The largest prime factor? 6857 verified by WolframAlpha.

Fibonacci and Exponential Growth

When I was working on Project Euler problem #2, I mentioned I was surprised to discover that there are only 33 Fibonacci numbers less than four million. After discussing it with a math teacher friend of mine, it turns out I shouldn’t have been.

As the Fibonacci numbers grow, the ratio of successive terms approaches the golden ratio φ ≈ 1.61803. So we can think of the Fibonacci sequence modeled by an exponential function with 1.6 as the base. I think we all remember from school some version of a story about the man who asked a king for some grains of rice placed on a chess board: that one grain be placed on the first square, and that the number of grains be doubled with each successive square. So we know that exponential growth can be explosive.

Here’s a plot of the function y = φx:

And here’s a list of the first 33 Fibonacci numbers.

Notes

Apparently the rice story is known as The Legend of Paal Paayasam and the origin of the sequence in the West is from a puzzle about the reproduction rate of ideal rabbits.

Project Euler Problem #2

Here is the description for the second problem from Project Euler:

By considering the terms in the Fibonacci sequence whose values do not exceed four million, find the sum of the even-valued terms.

The Fibonacci sequence starts with the numbers 1 and 1 (or 0,1 or 1,2) and each new term is generated by adding the previous two. For example, the first ten terms of the Fibonacci sequence are 1, 1, 2, 3, 5, 8, 13, 21, 34, and 55.

At first glance, I thought the sum would grow unreasonably large, but I learned something surprising: there are only 33 Fibonacci numbers less than four million and only eleven of them are even.

Here’s my solution in Python:

a = 1
b = 1
c = a+b
sum = 0

while c <= 4000000:
    if c%2==0:
        sum = sum + c
    a = b
    b = c
    c = a+b

print sum

The result is 4,613,732.

Notes

After completing this problem, I remembered that Python offers some cute syntax to make this easier. In my program above, note that I use a third variable c to help find the next Fibonacci number, a fairly typical pattern in most programming languages.
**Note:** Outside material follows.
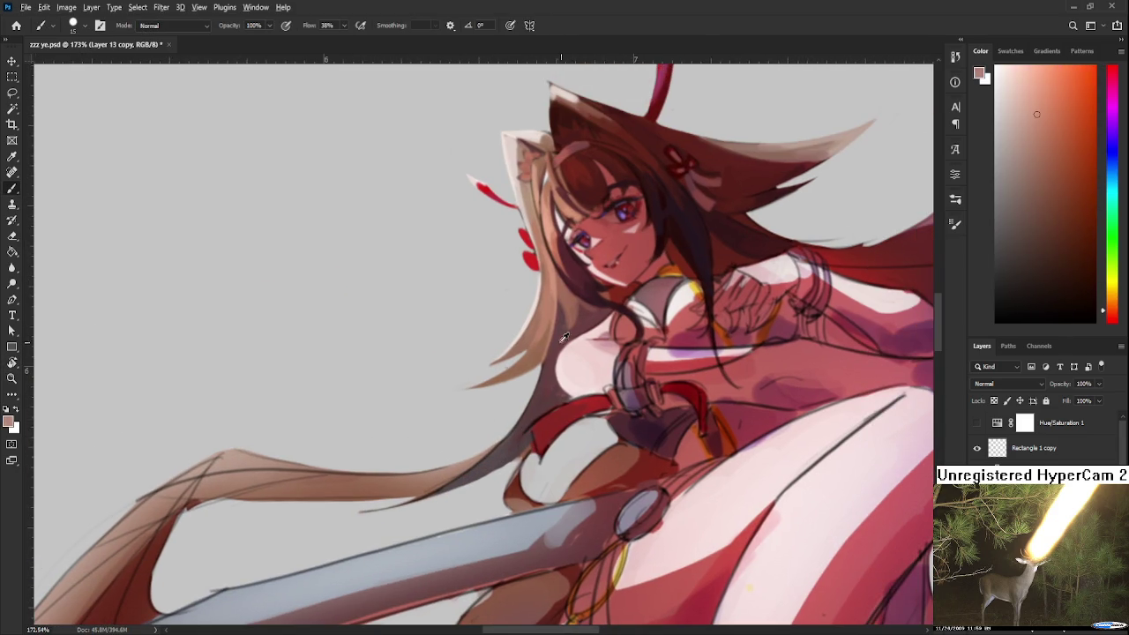
{"action": "left_click", "coordinate": [560, 337], "text": "alt"}
{"action": "scroll", "coordinate": [523, 403], "scroll_direction": "up", "scroll_amount": 2}
{"action": "left_click_drag", "start_coordinate": [524, 403], "coordinate": [558, 354]}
Python lets you do the following:

a,b = 1,1
sum = 0

while b <= 4000000:
    if b%2==0:
        sum = sum + b
    a,b = b,a+b

print sum

Project Euler Problem #1

I have been eager to try Project Euler ever since I heard about it last year. The site hosts a series of mathematical problems, most of which a computer can solve quickly by brute force. Since my programming skills could use some refining, I’m going to see how far I can get.

Problem #1 states

Add all the natural numbers below one thousand that are multiples of 3 or 5.

This is a nice introductory problem as it requires the use of a loop and a conditional statement as well as the modulus operator. Here is my solution in Python.

n = 1;
sum = 0;
while n < 1000:
    if (n%3==0) or (n%5==0):
        sum = sum + n
    n = n + 1
print sum

For the curious, the “answer” is 233,168.